È una stronzata scriverti ora, nell’anniversario della tua morte, il punto più alto della tua debolezza. Ma i pensieri degli uomini hanno bisogno di appuntamenti, ieri tutti sono impazziti per l’anniversario un futuro di fantasia, io impazzisco per tutto quello che mi è vietato vivere, per la difficoltà dell’amore, per quel calore che soltanto la tavola sa dare. “Vuoi sederti qui, con me? A fare cosa? Nulla. A passare il tempo. A stare nel tempo.” Che importanza ha tutto quello che veloce scorre intorno quando poi un paio di caviglie, capelli neri lunghissimi e colori pastello ci fanno perdere il senno?

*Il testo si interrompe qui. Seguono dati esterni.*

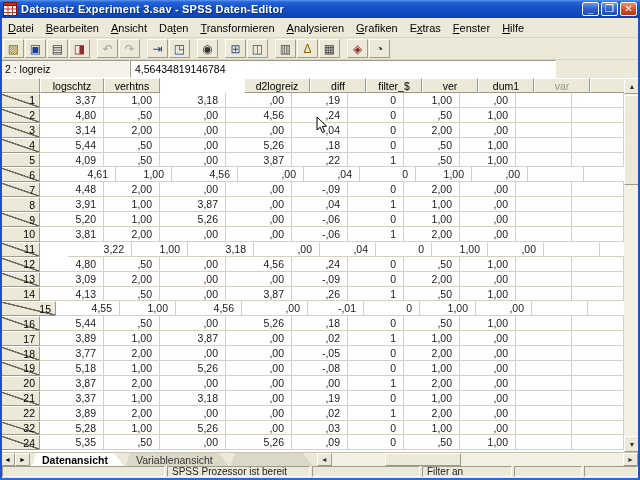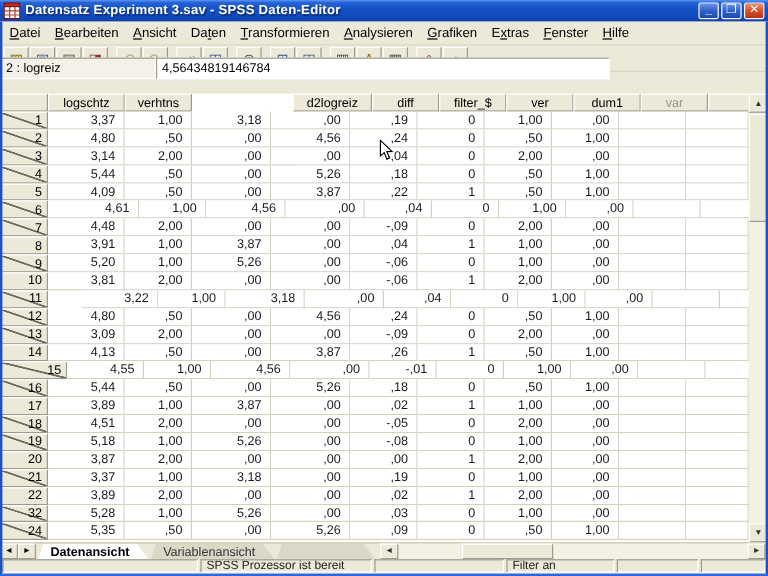"2 : logreiz" .cellrefbar { top: 48px -> 60px; width: 508px -> 556px }
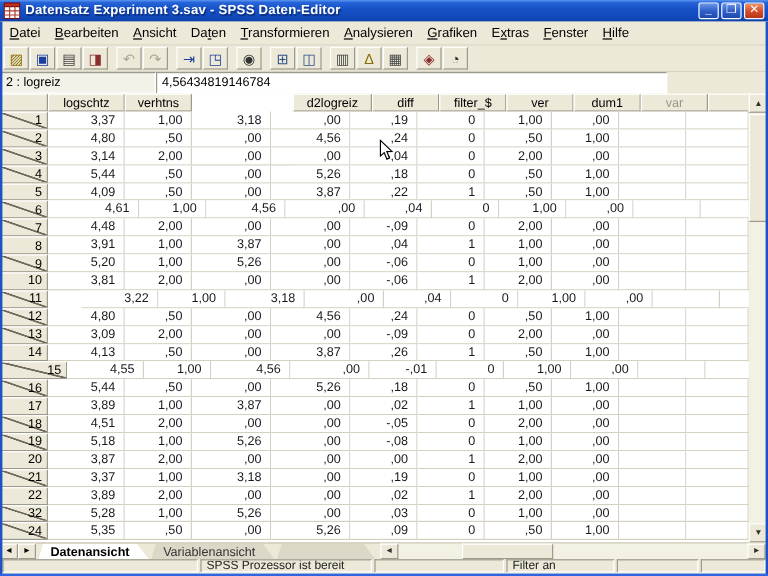"4,51" div.cell { text: 4,51 -> 3,77 }
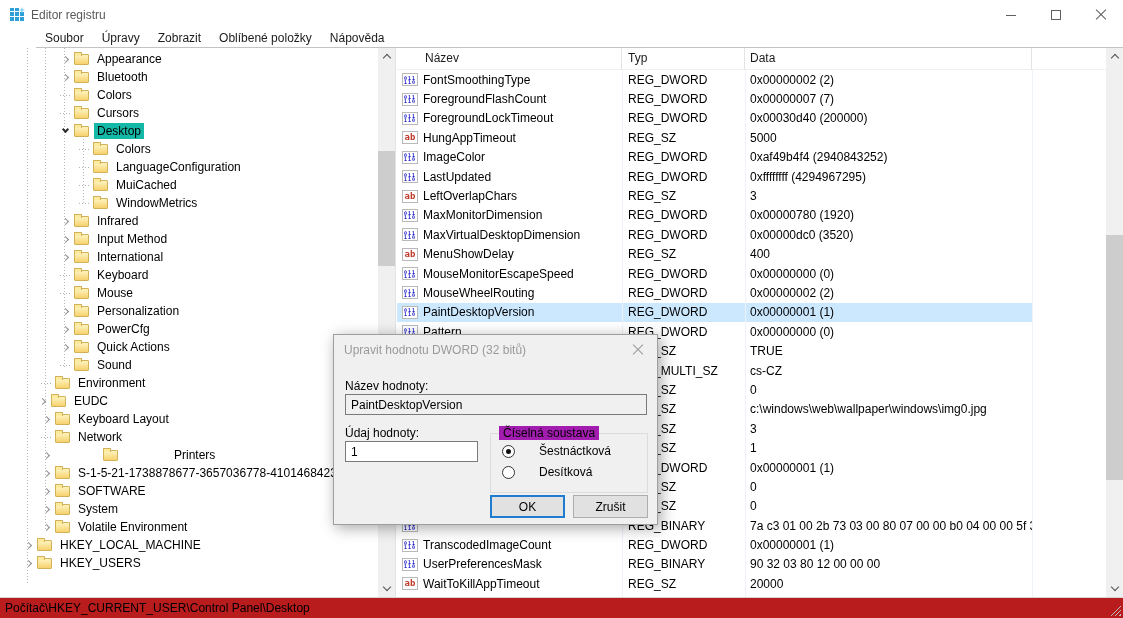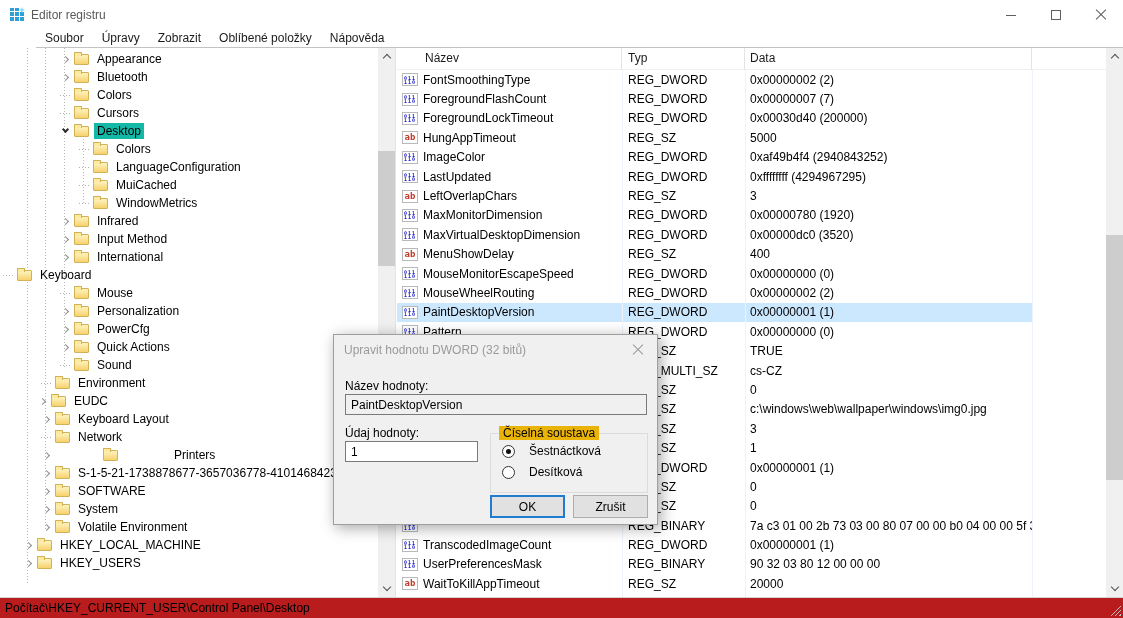"Keyboard" div.trow { padding-left: none -> 57px }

Amico mio, carissimo, amico mio, compagno, nel paradiso di tutti i paradisi tu sei perché là sei sempre stato. Se siamo nati così, imperfetti, indecisi, irascibili, amanti dell’alcol e dell’amore bianco, orfani della grazia, travolti dalla nostra sensibilità, irresponsabili amanti degli esseri umani, seguaci del viaggio e ricercatori saltuari del silenzio, se siamo nati così l’importante è riconoscere un nostro simile per non sentirci soli. Tu sei, sei stato, ci sarai, chissenefrega della retorica amico mio. Ti vorrò bene oggi e ancora e ancora.
Marco
“Conoscevo gioie non per nome ma perché mi attraversavano il petto che raggrumava il sangue caldo e scomparivano senza aver conosciuto nome, ignote, non comunicate ai pensieri di altri ma ordinate nello stesso modo e quindi come i pensieri del negro, intensi, normali. Fu più tardi che ci gettarono giù dal cielo apparecchi radar per confonderci i sensi. Basta con gli eccessi di Rimbaud! Piansi ricordando il bel volto della vita quella notte.”